Dans le contexte d’une entrevue, le corps se parle et l’éloquence à son sujet dépend des représentations qui sont projetées sur lui. Il y a une sagesse populaire qui se dégage des discours familiaux qui viennent confirmer la place symbolique occupée par le concept d’hérédité et comment les individus utilisent la culture comme une réponse adaptative à leur héritage biologique. D’une famille à l’autre le bagage génétique joue très différemment selon les conditions de vie des familles en rapport avec leurs milieux respectifs. Du côté de la famille Périard, représentant une famille de travailleurs autonomes de la classe moyenne, la roulette génétique semble avoir joué un rôle favorable. Albert, âgé de 93 ans, fier aîné du village m’apprend qu’il est le plus âgé de tous et que seules les femmes le talonnent puisque dans son entourage, il n’y a aucun homme de son âge. Pauline, son épouse âgée de

88 ans, admet avoir hérité de la faiblesse cardiaque de son père, tandis qu’Albert nous parle de sa santé de fer en disant j’ai jamais eu de trouble avec ma santé, j’ai jamais été malade. J’ai eu quelques badlucks… me suis cassé les jambes trois fois, j’ai fumé pendant 40 ans, j’ai pris un coup, mais jamais fais de conneries. J’ai lâché la cigarette…, et Pauline de poursuivre avec, si on n’a pas été malades, ça doit être parce qu’on a une bonne constitution j’imagine… c’est parce qu’on est têtus. Ainsi, malgré l’acquisition d’habitudes à risques, ils affirment d’une part que la chance a joué son rôle dans la loterie génétique, et que si la malchance a pu influencer leur santé, ils doivent celle-ci surtout à leur volonté d’agir contre les mauvaises habitudes. Être têtu veut aussi dire être tenace, ne pas se laisser abattre par l’adversité démontrant ainsi une force de caractère comme une caractéristique identitaire indiquant une capacité de résilience et d’adaptation propre à cette génération de bâtisseurs. Pauline souligne qu’elle est en aussi bonne santé que les femmes de son âge et même plus que plusieurs personnes beaucoup plus jeunes qui sont déjà hébergées à la maison des aînés.

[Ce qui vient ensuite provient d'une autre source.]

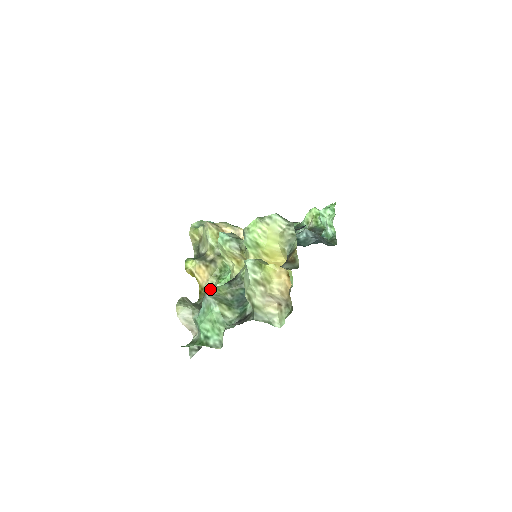
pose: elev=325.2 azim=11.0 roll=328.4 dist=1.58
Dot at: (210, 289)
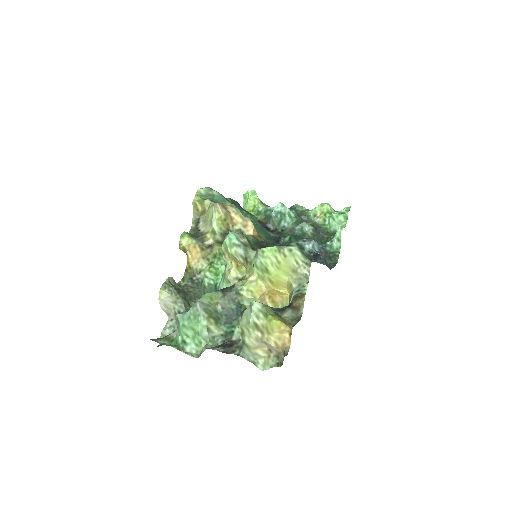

Les dix enfants de Pauline et Albert âgés entre 50 et 65 ans ont « hérité » d’une santé relativement bonne et exempte de tares génétiques ou de maladies dégénératives. Tout comme Michel, sixième de dix enfants, ils auraient hérité d’une résistance peu commune aux maladies infectieuses, une caractéristique probablement liée au génotype et au mode de vie familial. Cependant, la chance génétique semble s’être estompée à la troisième génération lorsque le mixage chromosomique produisit chez les deux filles de la famille Périard-Fournelle l’expression de maladies incurables. Mégane, 17 ans, deuxième de trois enfants est atteinte du diabète de type 1, tandis que Carole, 15 ans, est atteinte d’épilepsie. Ces caractéristiques génotypiques seraient possiblement attribuables à une transmission provenant de la lignée maternelle. Malheureusement les grands-parents maternels n’ayant pas participé à la recherche, nous n’avons pu poursuivre l’enquête sur ce sujet et il a été impossible de tracer un lien menant à des causes génotypiques ou environnementales historiques.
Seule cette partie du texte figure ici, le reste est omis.